Adult weevils have well-developed snouts with clubbed, elbowed antennae (fig. 52-3). Adults can be found in the soil litter layer during the day and on foliage at night. (Some species estivate in the soil during hot summer months and become active in the fall.)

Figure 52-3. - Adult pales weevil.

Figure 52-4. - Larvae of the pales weevil.

Larvae are legless and C-shaped, with shiny, smooth heads and pale, cylindrical bodies (fig. 52-4).

Biology

The life histories of weevils vary according to species and geographic influences. A generalized life history of the root weevils mentioned earlier will serve as an example. Weevils overwinter as larvae or sometimes as pupae and adults at soil depths of 6 to 8 in. They emerge as adults from early May to late July. These adults are present throughout the remainder of the growing season. Sometimes there are two weevil generations per year, but one is more common.

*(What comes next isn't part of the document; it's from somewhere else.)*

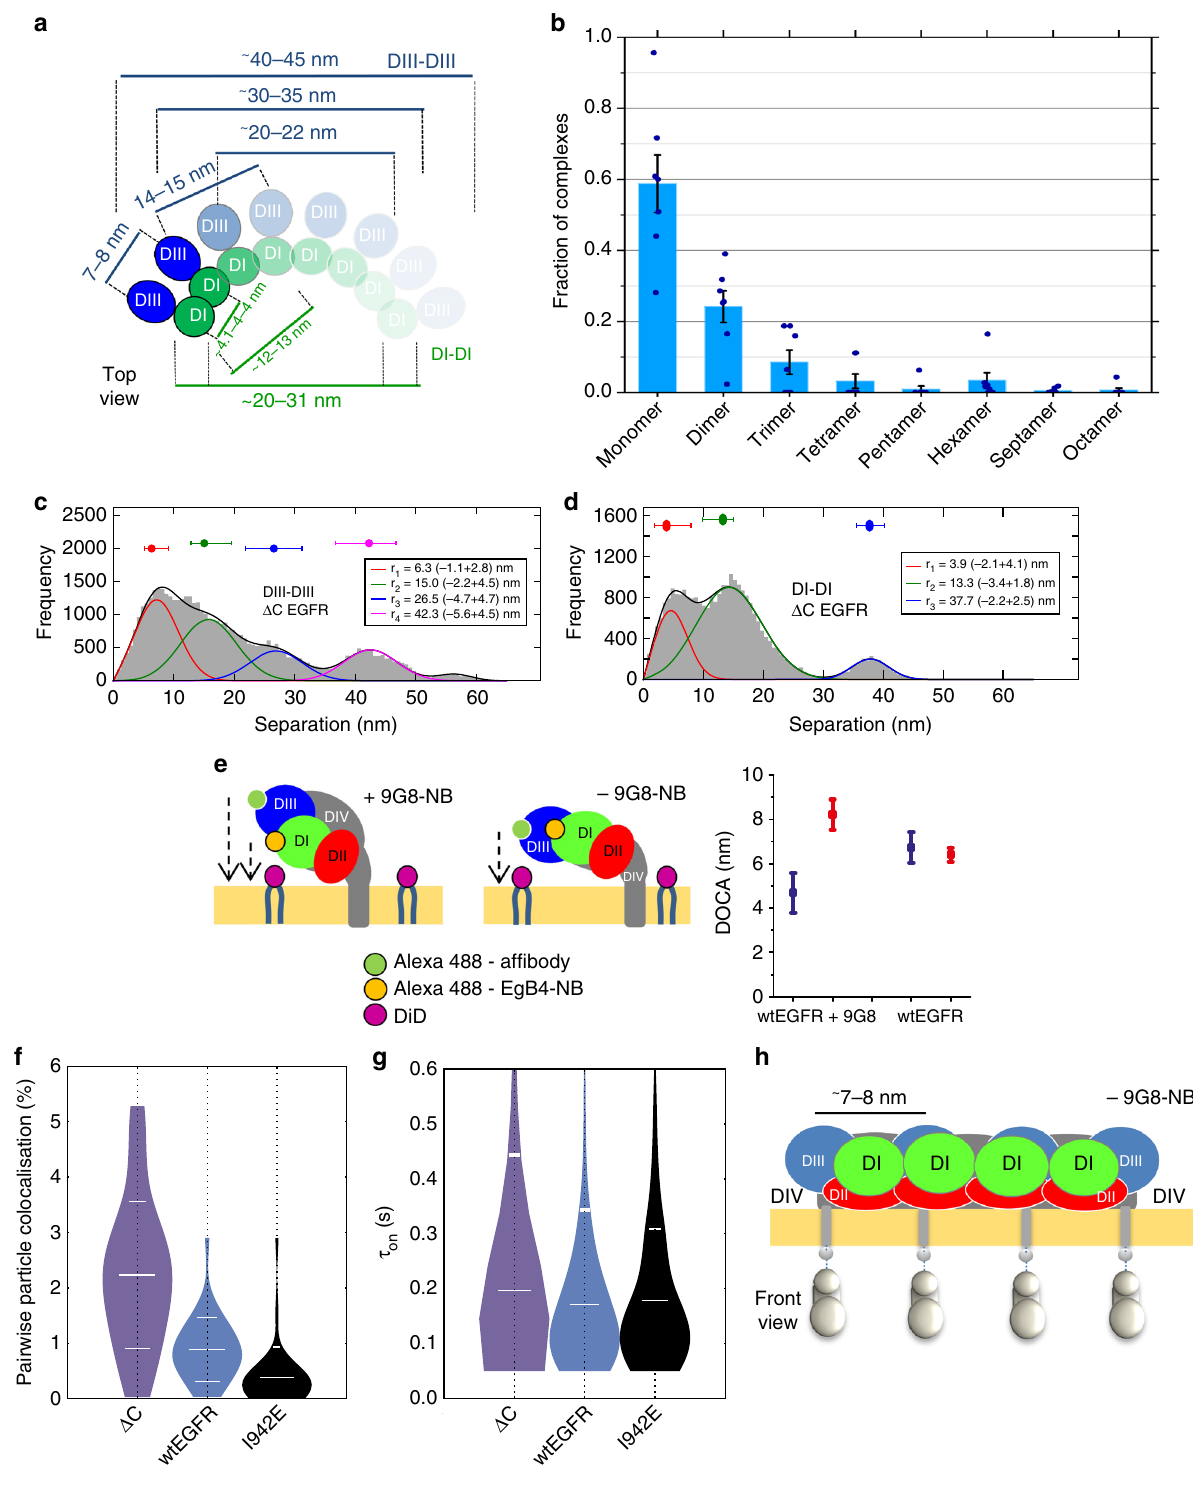
simulated head-to-head dimer model (no ICM), should form without inducing activation 42,46 (Supplementary Fig. 6). The polymers consistent with the model. To test this, we probed distribution of DI – DI separations is signi fi cantly compressed DIII – DIII separations on CHO cells that express Δ C-EGFR. The towards shorter values (Fig. 4d, Supplementary Figs. 8 and 9a – c). separations resolved are consistent with the head-to-head poly- Being smaller, fewer DI – DI separations are resolved, and those merisation model predictions (Fig. 4c, Supplementary Fig. 7). resolved are consistent with model predictions. The model also predicts shorter DI – DI separations (Fig. 4a, Predicted distances from DI and DIII to the membrane were green). We tested this using a CF640R derivative of an anti-EGFR tested by FRET 32 (Fig. 4e). In parallel experiments we labelled DI or DIII of wtEGFR with Alexa 488 derivatives of EgB4-NB or EgB4 nanobody (EgB4-NB) that speci fi cally binds DI of EGFR NATURE COMMUNICATIONS| (2018) 9:4325 |DOI:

The weevils are night feeders, preferring to hide beneath leaves, stubs, stones, and other debris during the day. At night, they become active, climbing seedling stems and eating notches in needles and stems.

Egg-laying begins about 2 weeks after adults appear and continues until September. In about 20 days, the eggs hatch, and the tiny larvae move deeper into the soil, where they feed first on fine roots and later on larger roots. Pupation occurs in cells just beneath the soil surface.

Control

Cultural - Practicing clean cultivation, rotating transplant beds, and allowing infested areas to lie fallow and be thoroughly cultivated in alternate years are effective methods of reducing weevil populations.

Chemical - Fumigate seedbeds with a methyl bromidechloropicrin formulation before seeds are sown. Fumigation is very effective in controlling soil-inhabiting insects like weevils.

Selected References

Furniss, H. L. Carolin, V.M. 1977. Western forest insects. Misc. PubI. 1339. Washington, DC: U.S. Department of Agriculture 328- 330.

Smith. F.F. 1932. Biology and control of the black vine weevil. Tech. Bull. 325. Washington. DC: U.S. Department of Agriculture. 45 p.

U.S. Department of Agriculture, Forest Service. 1985. Insects of eastern forests. Misc. PubI. No. 1426. Washington, DC: U.S. Department of Agriculture: 318-334.